(Dataset excerpts):

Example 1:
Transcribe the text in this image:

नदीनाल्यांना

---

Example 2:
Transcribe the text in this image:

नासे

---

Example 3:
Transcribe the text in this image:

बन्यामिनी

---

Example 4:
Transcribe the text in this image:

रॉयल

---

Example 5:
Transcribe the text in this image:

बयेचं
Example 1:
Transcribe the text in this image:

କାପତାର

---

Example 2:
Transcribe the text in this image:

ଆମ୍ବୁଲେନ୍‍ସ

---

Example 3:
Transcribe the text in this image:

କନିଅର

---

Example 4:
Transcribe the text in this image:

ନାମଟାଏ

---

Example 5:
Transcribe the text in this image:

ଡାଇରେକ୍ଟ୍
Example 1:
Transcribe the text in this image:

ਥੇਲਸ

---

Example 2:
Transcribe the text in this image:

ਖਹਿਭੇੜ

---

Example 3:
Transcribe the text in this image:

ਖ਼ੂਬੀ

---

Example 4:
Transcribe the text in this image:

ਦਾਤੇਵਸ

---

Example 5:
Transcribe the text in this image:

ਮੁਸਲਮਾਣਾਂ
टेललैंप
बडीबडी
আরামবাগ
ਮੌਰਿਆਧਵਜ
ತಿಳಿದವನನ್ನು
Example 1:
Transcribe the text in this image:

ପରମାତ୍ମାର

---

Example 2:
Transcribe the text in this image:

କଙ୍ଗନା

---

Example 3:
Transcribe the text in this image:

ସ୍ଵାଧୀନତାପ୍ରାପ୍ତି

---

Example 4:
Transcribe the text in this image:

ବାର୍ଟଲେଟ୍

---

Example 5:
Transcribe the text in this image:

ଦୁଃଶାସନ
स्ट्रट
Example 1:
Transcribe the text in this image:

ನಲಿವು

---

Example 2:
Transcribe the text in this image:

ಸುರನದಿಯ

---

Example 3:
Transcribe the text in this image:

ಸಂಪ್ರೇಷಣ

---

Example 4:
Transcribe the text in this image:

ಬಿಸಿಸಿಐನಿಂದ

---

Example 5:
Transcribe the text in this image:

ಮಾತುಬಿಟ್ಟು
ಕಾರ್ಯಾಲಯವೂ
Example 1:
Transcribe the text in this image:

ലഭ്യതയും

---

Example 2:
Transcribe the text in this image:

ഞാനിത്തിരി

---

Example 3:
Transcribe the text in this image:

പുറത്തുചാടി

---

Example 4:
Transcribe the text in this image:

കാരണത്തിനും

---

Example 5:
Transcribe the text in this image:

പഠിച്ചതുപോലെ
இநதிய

(The problem):
Retype all the material exactly as shown.

(Response to this exercise):
Example 1:
Transcribe the text in this image:

नदीनाल्यांना

---

Example 2:
Transcribe the text in this image:

नासे

---

Example 3:
Transcribe the text in this image:

बन्यामिनी

---

Example 4:
Transcribe the text in this image:

रॉयल

---

Example 5:
Transcribe the text in this image:

बयेचं
Example 1:
Transcribe the text in this image:

କାପତାର

---

Example 2:
Transcribe the text in this image:

ଆମ୍ବୁଲେନ୍‍ସ

---

Example 3:
Transcribe the text in this image:

କନିଅର

---

Example 4:
Transcribe the text in this image:

ନାମଟାଏ

---

Example 5:
Transcribe the text in this image:

ଡାଇରେକ୍ଟ୍
Example 1:
Transcribe the text in this image:

ਥੇਲਸ

---

Example 2:
Transcribe the text in this image:

ਖਹਿਭੇੜ

---

Example 3:
Transcribe the text in this image:

ਖ਼ੂਬੀ

---

Example 4:
Transcribe the text in this image:

ਦਾਤੇਵਸ

---

Example 5:
Transcribe the text in this image:

ਮੁਸਲਮਾਣਾਂ
टेललैंप
बडीबडी
আরামবাগ
ਮੌਰਿਆਧਵਜ
ತಿಳಿದವನನ್ನು
Example 1:
Transcribe the text in this image:

ପରମାତ୍ମାର

---

Example 2:
Transcribe the text in this image:

କଙ୍ଗନା

---

Example 3:
Transcribe the text in this image:

ସ୍ଵାଧୀନତାପ୍ରାପ୍ତି

---

Example 4:
Transcribe the text in this image:

ବାର୍ଟଲେଟ୍

---

Example 5:
Transcribe the text in this image:

ଦୁଃଶାସନ
स्ट्रट
Example 1:
Transcribe the text in this image:

ನಲಿವು

---

Example 2:
Transcribe the text in this image:

ಸುರನದಿಯ

---

Example 3:
Transcribe the text in this image:

ಸಂಪ್ರೇಷಣ

---

Example 4:
Transcribe the text in this image:

ಬಿಸಿಸಿಐನಿಂದ

---

Example 5:
Transcribe the text in this image:

ಮಾತುಬಿಟ್ಟು
ಕಾರ್ಯಾಲಯವೂ
Example 1:
Transcribe the text in this image:

ലഭ്യതയും

---

Example 2:
Transcribe the text in this image:

ഞാനിത്തിരി

---

Example 3:
Transcribe the text in this image:

പുറത്തുചാടി

---

Example 4:
Transcribe the text in this image:

കാരണത്തിനും

---

Example 5:
Transcribe the text in this image:

പഠിച്ചതുപോലെ
இநதிய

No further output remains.